Mit diesem algorithmischen Ansatz wird die End-of-Line Prüfung befähigt, auch Fehler zu finden, die bisher noch nie aufgetreten sind. Und die KI-basierte Verarbeitung der Prüfdaten geht noch weiter: Die großen Datenmengen ermöglichen es, Klassifikationsalgorithmen zu trainieren, die auftretenden Fehler in NOK-geprüften Bauteilen, sehr genau beurteilen. „In dieser automatisierten Klassifizierung liegt enormes Potenzial unserer Lösung“, betont Thewes. Denn jeder NOK-Prüfling mitsamt seinen Daten musste vorher aufwendig von Produktexperten begutachtet werden, um die Fehlerursache zu identifizieren. Das kann nun in immer mehr Fällen ein KI-System übernehmen, und zwar vollautomatisch, 24 Stunden am Tag, 7 Tage die Woche. Ein Drittel der Klassifizierungen nimmt heute schon der Algorithmus eigenständig und korrekt vor, Tendenz weiter steigend. Das Beispiel zeigt, wie sich durch KI-Anwendungen hochqualifiziertes Personal entlasten lässt. Eine attraktive Problemlösung in den ZF-Werken, wo sich die Experten nun verstärkt ihren eigentlichen Aufgaben widmen können. Außerdem beschleunigt sich so die Produktoptimierung – denn aus den NOK-Fällen lassen sich auch gezielte Anhaltspunkte für eine verbesserte Qualität in der Produktion ableiten.

Ausrollung steht bevor

Die produzierenden ZF-Einheiten sind von der Herangehensweise und dem Produkt der Konzerntochter Test Systems so überzeugt, dass „wAIve Guard“ demnächst in mehreren Werken eingesetzt werden soll. Und das nicht nur in der Division Elektrifizierte Antriebstechnologien sondern auch in der Division Industrietechnik, konkret in den Windkraft-Getriebewerken in Lommel (Belgien) und Tianjin (China).

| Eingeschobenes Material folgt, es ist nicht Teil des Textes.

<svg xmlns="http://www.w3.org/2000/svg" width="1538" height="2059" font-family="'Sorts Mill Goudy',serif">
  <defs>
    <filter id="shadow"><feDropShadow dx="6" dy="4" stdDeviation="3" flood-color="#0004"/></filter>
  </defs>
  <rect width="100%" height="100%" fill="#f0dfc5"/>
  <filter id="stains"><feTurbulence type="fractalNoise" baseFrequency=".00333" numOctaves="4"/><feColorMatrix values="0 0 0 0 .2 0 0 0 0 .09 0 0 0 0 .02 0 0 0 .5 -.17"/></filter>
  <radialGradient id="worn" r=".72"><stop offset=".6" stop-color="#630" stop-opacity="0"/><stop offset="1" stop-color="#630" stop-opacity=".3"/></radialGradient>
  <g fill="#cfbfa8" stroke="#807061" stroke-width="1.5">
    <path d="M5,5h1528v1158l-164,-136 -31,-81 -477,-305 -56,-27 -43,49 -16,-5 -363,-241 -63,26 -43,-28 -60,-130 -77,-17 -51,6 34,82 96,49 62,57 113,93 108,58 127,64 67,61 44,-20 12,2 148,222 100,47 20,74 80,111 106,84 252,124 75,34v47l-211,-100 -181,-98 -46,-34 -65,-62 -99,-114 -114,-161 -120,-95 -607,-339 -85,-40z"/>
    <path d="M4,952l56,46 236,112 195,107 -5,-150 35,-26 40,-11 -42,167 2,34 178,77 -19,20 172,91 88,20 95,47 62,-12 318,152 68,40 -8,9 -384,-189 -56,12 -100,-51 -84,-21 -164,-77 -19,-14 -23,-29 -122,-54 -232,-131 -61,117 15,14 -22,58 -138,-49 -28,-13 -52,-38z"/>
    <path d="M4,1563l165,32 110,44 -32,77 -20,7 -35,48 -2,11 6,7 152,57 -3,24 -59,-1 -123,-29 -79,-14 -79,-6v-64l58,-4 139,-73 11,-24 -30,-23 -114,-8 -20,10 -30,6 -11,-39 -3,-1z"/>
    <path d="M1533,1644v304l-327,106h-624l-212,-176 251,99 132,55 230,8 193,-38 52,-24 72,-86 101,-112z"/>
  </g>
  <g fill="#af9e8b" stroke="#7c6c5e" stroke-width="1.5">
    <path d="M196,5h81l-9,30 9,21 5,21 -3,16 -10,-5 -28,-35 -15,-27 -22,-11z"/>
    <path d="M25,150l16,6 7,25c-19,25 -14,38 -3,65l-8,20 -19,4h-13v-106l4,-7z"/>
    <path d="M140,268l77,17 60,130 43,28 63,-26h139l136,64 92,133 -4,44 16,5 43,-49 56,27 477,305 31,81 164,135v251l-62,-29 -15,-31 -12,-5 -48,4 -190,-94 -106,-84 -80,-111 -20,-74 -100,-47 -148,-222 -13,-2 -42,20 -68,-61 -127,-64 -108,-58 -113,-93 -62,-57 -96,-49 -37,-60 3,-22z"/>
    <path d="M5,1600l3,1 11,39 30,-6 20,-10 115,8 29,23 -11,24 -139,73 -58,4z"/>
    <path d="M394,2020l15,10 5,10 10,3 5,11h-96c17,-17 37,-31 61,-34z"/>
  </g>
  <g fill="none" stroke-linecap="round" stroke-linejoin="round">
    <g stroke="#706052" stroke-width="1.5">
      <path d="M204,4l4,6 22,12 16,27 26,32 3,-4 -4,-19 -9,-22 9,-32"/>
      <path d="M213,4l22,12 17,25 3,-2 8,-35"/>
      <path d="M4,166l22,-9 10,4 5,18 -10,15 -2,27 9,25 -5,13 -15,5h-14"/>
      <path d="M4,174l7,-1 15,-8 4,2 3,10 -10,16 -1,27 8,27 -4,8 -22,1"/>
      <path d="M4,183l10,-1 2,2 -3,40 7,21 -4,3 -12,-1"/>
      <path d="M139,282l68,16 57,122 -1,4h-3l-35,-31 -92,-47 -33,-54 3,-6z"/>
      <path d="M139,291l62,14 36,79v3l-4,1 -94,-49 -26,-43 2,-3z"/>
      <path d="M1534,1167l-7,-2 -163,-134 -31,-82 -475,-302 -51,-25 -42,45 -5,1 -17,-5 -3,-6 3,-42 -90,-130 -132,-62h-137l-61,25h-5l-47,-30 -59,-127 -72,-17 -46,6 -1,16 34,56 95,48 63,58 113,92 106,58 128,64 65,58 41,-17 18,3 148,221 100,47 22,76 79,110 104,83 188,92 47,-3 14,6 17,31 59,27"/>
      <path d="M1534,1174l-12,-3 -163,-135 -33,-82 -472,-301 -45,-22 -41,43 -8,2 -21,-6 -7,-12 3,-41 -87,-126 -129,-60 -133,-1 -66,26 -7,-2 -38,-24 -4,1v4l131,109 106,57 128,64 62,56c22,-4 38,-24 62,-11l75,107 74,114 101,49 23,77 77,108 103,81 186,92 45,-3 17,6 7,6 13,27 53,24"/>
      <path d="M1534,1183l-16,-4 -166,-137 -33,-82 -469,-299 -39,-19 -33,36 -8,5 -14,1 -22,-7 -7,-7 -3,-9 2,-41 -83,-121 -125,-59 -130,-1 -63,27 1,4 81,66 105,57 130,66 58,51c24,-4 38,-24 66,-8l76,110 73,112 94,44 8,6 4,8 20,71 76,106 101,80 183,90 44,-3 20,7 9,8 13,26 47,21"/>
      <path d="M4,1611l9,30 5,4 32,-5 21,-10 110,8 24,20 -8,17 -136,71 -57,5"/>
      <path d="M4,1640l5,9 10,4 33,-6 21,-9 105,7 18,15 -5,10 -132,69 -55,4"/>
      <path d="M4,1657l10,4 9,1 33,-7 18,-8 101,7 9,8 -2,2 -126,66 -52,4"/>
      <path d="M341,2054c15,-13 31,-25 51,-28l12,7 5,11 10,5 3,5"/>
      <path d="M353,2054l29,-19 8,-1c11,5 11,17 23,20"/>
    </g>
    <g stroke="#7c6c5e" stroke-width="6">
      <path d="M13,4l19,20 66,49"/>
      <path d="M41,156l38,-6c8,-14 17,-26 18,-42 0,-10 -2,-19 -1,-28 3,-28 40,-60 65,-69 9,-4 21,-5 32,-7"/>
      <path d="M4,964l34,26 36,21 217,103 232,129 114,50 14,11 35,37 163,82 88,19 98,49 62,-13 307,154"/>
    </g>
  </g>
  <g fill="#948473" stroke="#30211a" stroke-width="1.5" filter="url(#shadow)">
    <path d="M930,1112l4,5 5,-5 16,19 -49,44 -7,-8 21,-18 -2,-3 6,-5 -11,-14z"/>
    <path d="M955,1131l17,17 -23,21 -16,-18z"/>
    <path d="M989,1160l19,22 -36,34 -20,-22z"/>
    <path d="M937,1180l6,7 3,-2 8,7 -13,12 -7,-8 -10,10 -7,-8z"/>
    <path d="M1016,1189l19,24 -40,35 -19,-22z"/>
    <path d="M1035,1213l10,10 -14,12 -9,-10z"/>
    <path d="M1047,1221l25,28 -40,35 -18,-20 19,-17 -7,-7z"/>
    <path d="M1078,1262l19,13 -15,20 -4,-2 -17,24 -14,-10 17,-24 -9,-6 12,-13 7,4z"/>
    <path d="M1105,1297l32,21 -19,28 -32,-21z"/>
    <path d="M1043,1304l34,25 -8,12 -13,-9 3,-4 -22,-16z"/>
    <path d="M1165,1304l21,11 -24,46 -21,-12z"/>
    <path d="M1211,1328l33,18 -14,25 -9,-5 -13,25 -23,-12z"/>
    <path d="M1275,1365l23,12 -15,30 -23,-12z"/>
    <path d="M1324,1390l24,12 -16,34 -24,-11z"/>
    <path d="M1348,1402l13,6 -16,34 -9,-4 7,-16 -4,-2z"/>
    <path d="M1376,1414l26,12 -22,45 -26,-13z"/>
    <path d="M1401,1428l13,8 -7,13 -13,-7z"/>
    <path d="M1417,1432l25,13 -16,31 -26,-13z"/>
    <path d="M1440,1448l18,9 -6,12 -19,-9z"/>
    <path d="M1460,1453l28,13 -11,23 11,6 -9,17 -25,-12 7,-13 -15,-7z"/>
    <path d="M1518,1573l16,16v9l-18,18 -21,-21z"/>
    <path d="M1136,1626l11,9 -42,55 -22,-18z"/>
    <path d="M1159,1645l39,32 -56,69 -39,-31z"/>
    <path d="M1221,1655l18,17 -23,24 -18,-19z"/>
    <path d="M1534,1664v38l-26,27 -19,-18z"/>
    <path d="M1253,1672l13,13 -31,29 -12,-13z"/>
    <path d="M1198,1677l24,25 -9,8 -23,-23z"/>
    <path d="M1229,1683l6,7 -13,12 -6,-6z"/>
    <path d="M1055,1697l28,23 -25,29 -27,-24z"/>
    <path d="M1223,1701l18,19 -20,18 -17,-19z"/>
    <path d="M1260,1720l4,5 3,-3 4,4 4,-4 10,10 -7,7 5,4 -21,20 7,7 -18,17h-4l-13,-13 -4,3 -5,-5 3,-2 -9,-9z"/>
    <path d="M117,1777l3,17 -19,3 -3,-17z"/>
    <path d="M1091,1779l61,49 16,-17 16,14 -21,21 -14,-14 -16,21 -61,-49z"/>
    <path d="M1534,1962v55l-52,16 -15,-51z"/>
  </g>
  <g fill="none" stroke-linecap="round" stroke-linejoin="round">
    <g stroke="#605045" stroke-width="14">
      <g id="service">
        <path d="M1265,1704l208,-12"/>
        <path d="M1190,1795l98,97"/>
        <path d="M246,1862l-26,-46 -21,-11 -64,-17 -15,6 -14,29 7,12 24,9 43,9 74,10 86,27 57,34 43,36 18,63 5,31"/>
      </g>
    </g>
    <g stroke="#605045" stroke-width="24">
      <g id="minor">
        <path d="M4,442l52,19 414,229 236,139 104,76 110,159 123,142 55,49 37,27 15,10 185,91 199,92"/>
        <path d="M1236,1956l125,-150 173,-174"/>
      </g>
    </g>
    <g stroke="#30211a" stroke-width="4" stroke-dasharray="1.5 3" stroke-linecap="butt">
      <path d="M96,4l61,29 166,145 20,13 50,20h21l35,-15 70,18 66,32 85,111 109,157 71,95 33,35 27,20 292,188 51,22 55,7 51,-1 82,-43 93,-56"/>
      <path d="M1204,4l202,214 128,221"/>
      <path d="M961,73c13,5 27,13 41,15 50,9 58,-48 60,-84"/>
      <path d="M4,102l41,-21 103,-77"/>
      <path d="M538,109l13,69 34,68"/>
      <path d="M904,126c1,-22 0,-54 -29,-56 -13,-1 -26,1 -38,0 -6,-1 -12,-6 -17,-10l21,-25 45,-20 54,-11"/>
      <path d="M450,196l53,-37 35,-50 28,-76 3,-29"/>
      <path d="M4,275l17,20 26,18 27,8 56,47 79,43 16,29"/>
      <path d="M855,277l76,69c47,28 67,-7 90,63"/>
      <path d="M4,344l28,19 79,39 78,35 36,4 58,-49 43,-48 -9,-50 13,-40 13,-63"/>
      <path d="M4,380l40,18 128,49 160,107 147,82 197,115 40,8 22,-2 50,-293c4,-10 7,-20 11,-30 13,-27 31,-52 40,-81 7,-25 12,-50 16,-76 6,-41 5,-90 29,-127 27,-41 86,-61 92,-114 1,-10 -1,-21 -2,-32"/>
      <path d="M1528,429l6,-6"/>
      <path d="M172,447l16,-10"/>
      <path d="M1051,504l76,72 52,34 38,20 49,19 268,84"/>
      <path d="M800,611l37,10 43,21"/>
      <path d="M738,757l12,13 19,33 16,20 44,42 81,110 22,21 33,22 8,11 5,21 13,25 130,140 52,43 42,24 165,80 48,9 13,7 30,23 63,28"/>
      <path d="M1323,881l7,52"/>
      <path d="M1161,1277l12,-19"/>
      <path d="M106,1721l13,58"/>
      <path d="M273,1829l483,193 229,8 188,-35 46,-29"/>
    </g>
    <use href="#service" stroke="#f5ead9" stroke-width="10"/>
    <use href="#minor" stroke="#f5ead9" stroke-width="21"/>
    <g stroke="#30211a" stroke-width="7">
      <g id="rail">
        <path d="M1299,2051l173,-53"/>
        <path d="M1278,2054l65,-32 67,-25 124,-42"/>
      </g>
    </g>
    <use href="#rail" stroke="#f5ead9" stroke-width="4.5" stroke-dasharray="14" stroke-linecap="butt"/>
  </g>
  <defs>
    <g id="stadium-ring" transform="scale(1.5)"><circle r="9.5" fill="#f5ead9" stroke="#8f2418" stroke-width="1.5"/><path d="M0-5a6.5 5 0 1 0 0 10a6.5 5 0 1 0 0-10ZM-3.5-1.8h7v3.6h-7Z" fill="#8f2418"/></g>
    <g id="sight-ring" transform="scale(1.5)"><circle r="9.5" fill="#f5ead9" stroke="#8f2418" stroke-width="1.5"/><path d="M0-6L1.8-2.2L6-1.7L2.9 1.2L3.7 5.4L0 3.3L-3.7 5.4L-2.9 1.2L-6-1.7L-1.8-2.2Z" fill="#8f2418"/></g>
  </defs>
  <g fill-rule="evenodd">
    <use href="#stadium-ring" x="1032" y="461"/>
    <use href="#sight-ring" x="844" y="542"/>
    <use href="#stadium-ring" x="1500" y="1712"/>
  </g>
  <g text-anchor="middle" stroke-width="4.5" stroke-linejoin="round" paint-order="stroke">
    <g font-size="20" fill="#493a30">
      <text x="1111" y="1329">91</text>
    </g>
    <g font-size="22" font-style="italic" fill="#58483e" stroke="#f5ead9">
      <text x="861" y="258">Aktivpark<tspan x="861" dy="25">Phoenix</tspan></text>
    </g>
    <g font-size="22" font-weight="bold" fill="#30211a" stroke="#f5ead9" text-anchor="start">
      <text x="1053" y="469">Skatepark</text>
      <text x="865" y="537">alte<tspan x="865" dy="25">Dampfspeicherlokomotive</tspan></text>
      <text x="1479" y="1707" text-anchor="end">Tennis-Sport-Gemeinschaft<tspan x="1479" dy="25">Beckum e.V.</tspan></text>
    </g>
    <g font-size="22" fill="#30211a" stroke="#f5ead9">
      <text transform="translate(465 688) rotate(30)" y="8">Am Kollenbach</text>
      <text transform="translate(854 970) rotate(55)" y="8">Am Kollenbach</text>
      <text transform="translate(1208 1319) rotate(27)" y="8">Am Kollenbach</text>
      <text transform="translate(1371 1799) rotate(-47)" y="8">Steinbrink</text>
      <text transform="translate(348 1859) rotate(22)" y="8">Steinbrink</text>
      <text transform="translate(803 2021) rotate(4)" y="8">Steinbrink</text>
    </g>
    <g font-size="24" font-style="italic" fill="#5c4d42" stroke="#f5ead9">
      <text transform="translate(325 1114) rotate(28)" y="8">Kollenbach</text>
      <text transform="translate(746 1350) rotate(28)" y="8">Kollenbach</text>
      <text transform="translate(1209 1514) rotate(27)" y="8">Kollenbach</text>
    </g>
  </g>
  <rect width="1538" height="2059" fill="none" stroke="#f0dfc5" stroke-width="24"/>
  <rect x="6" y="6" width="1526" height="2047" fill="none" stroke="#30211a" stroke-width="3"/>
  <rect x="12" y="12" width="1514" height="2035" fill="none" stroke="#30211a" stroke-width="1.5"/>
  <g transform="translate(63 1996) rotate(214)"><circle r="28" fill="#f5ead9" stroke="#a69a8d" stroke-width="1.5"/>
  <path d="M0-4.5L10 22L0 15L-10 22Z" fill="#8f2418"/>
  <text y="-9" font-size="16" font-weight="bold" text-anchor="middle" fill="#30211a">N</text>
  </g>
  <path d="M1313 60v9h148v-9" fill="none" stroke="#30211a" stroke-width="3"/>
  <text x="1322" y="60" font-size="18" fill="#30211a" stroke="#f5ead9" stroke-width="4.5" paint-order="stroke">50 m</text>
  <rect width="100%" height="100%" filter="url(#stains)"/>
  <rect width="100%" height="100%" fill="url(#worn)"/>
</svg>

ZF Test Systems - Simone Fuchs

„Mit der Ausrollung werden wir weitere Erfahrungen sammeln und und vor allem weitere Daten, den entscheidenden Treibstoff hinter jeder KI-Lösung “, ist Thewes überzeugt. Dann werden Simone Fuchs und ihr Team auch schon weitere Use-Cases erarbeitet haben, wie sich aus Produktions- und Prüfdaten mehr Qualität, mehr Nachhaltigkeit und mehr Effizienz in der Produktion machen lässt . Ein deutlicher Mehrwert für die Kunden von ZF Test Systems und zugleich ein konkretes Beispiel, wie sich relevante Produktions- und End-of-Line-Testdaten gewinnbringend nutzen lassen.